Scan the data for "plush" and copy each matching line.

--- RECORDED DATA Enclosed Below ---

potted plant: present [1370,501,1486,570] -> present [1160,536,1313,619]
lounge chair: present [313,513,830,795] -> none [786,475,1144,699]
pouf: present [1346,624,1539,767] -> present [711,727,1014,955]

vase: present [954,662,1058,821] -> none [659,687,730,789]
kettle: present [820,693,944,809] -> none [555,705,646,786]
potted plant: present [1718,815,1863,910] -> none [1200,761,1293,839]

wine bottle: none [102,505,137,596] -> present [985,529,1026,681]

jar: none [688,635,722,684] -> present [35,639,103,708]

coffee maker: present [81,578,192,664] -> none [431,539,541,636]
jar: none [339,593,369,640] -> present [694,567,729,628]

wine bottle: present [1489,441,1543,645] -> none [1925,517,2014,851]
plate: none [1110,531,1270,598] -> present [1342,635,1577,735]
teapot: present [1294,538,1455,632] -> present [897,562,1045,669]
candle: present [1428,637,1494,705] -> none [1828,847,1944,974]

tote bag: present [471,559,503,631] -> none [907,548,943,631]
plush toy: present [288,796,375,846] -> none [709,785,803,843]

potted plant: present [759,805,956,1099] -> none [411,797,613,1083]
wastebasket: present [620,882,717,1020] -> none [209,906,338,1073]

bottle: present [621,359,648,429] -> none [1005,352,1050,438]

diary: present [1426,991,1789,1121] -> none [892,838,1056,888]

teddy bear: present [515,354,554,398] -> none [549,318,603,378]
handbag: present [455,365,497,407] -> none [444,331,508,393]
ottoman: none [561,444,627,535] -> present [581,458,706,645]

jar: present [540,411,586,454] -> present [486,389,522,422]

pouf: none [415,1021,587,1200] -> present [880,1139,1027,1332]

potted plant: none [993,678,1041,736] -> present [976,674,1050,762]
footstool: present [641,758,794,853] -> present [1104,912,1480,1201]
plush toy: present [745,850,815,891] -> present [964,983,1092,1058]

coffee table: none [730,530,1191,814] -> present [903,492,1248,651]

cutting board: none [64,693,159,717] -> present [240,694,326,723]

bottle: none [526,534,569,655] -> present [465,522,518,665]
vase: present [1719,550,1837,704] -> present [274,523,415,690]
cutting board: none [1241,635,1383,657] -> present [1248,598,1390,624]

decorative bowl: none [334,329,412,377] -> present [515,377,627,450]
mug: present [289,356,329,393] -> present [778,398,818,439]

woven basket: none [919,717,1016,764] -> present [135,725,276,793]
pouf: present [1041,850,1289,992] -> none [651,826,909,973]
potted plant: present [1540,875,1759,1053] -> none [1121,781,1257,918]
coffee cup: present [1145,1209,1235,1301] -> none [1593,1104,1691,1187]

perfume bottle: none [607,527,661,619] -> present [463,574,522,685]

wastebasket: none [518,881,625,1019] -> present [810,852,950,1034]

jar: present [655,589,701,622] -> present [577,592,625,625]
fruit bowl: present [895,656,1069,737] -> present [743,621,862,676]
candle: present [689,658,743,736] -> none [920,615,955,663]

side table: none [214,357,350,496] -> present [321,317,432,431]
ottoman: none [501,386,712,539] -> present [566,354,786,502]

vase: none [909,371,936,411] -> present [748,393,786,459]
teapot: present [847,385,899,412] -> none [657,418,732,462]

--- End of Enclosed RECORDED DATA ---

• _THE COMPLETED TASK_:
plush toy: present [288,796,375,846] -> none [709,785,803,843]
plush toy: present [745,850,815,891] -> present [964,983,1092,1058]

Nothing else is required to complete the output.